India Visit - PM backs 'corridor of development'

Britain could provide up to £1 million for a feasibility study on a proposed 600-mile "corridor of development" linking two of India's booming cities, Prime Minister David Cameron has said.

The joint UK-Indian vision to develop cities and towns between Mumbai and Bangalore could generate billions of pounds' worth of new business, creating opportunities for British-based architects, planners and finance providers, said the PM.

Speaking during a visit to Mumbai, Mr Cameron said the ambitious proposal could match British expertise with Indian dynamism as part of the special partnership which his trip is intended to foster.

"I'm really excited about this project," said the PM. "It's an ambitious vision which could truly be a partnership for the next generation. It would unleash India's potential along the 1,000km from Mumbai to Bangalore, transforming lives and putting British businesses in prime position to secure valuable commercial deals. It encapsulates the spirit of this visit - matching British expertise up with the dynamism of India's commercial sector. And it would mark a new chapter in the UK-India economic relationship."

Mr Cameron said the UK was working with the New Delhi government and businesses from both countries to develop the vision of sustainable development along the corridor linking commercial centre Mumbai with new technology capital Bangalore.

An initial assessment drawn up by UK and Indian officials over the past year suggests that the corridor could generate investment projects worth £13 billion-£16 billion, directly creating 500,000 jobs and supporting 1.5 million more. The Government would be willing to co-fund a feasibility study, on a match funding basis with the Indian government up to £1 million.

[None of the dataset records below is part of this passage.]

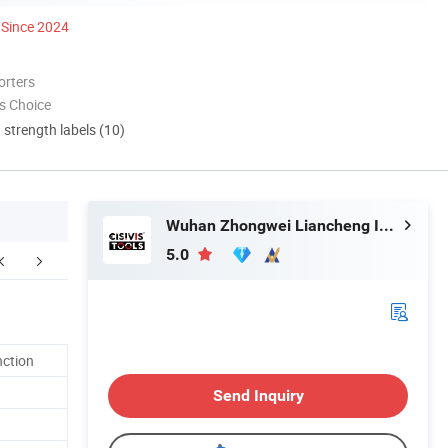
Since 2024
orters
s Choice
d strength labels (10)
Wuhan Zhongwei Liancheng International Trade Co., Ltd.
5.0
nction
Send Inquiry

The plan would initially focus on nine key districts identified by the Indian government as national investment and manufacturing zones. Initial scoping work suggests that accommodating the three to four million people attracted to each of the new cities would require close to one million new homes, up to 120 schools, 10 colleges and hospitals. Forecasts show that 5.8% of India's population growth will be in the corridor, contributing 11.8% of the country's GDP growth by 2020.

The first phase of the project would involve investment in physical infrastructure, such as transport networks, telecommunications and power generation. Later construction would concentrate on social infrastructure in these districts such as welfare and education.

Downing Street believes it would provide "fertile ground" for British businesses with expertise in finance, infrastructure, design, engineering and technology, as well as opportunities for UK companies to collaborate with Indian partners, building on the experience of delivering the 2012 Olympic Games in London.

The Prime Minister was discussing the project with Prithiraj Chavan, the chief minister of Maharashtra, which covers large parts of the corridor.